Paul exhaled, and tried not to squirm. The capsule continued to rise at 750 feet per minute. How much longer was this going to take?
Ten minutes later, the ground controller radioed, “You’re approaching deployment height.”
Romo picked up his helmet. Paul grabbed his.
“Seeing this,” Romo said, as he indicted Earth. “It makes you think.”
“Yeah,” Paul said. “It does at that.”
“Where is Mexico and where is America?”
“Down there.”
“Si. Down there, together, one.”
The other three trainees glanced at Romo.
“You’re turning into a romantic,” Paul said.
“Maybe I am,” Romo said, with a thoughtful look on his hard features. “I’ve never seen the Earth like this. I have been thinking.”

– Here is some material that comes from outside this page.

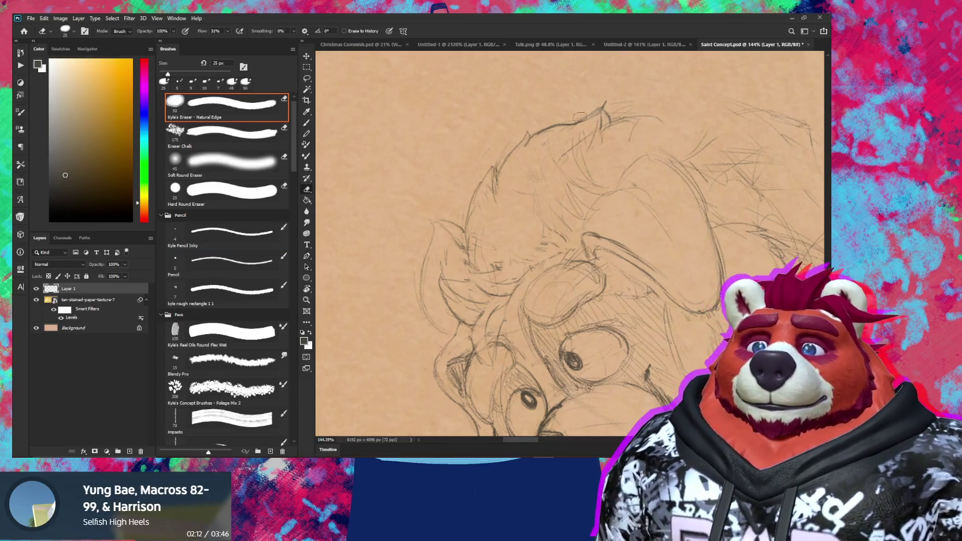
{"action": "key", "text": "b"}
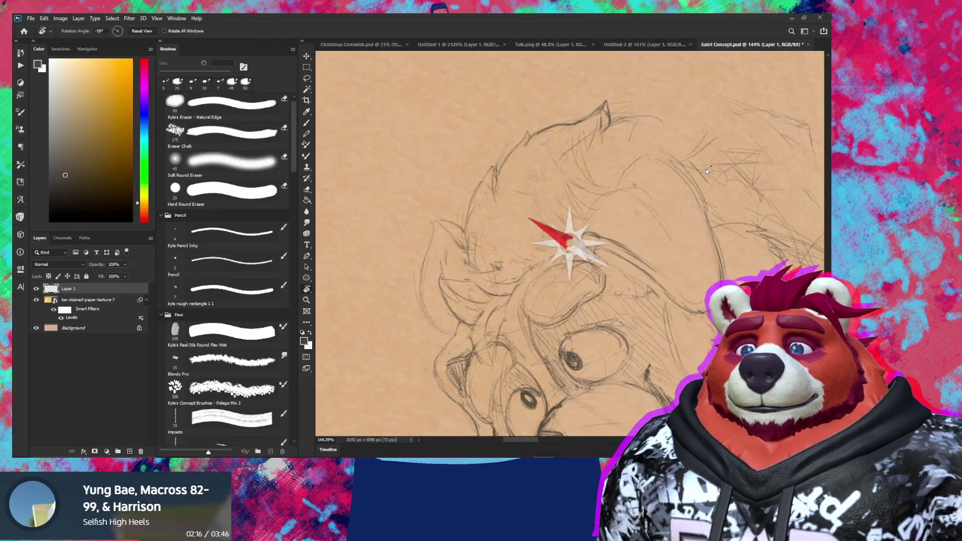
{"action": "scroll", "coordinate": [558, 225], "scroll_direction": "down", "scroll_amount": 5}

“I suppose we all have,” Paul said.
The others nodded in agreement.
“It is too bad we must war on each other,” Romo said.
“It is what it is,” Paul said.
“Will men always fight and kill each other?” Romo asked, with uncharacteristic lines appearing in the man’s forehead.
“Seems like it to me. We’re not angels, although sometimes I wonder if we’re devils.”
“Si. I suppose you are right: men will always fight. It is too bad.” The former assassin sighed.
Paul wanted to needle Romo about his reflective moment, but he didn’t have it in him, not up here floating above Earth.
Quietly, with the clunk of metal, the five trainees donned their helmets.
Paul twisted his until he heard it latch. Then he began to check his suit’s seals. After he finished the rundown, he turned on the pressure unit, listening to it hiss. Once he opened the capsule’s hatch, the full-pressure suit would be his only protection until he reached the lower, safer levels of the atmosphere. The suit could protect him from extreme variations: from plus 100 degrees Fahrenheit to minus 90.
Checking a gauge, he saw that it had pressurized to 3.5 pounds per square inch, the rough equivalent of the atmospheric pressure at 35,000 feet. The suit would protect him from embolism, and it would prevent decompression sickness, or the “bends,” as he plummeted back to Earth.
He continued to check his equipment, making sure the chutes were in place and ready to deploy. The five of them were thick bundles now, in this small compartment, five mortals in a place men had no right to be.
I’m not even an astronaut, a spaceman. I’m just an orbital dropping wannabe. He’d never expected something like this. Even though he was in his forties, it brought back some of that feeling of his twenties when he’d first joined the Marines. It was good to feel that, made him seem alive.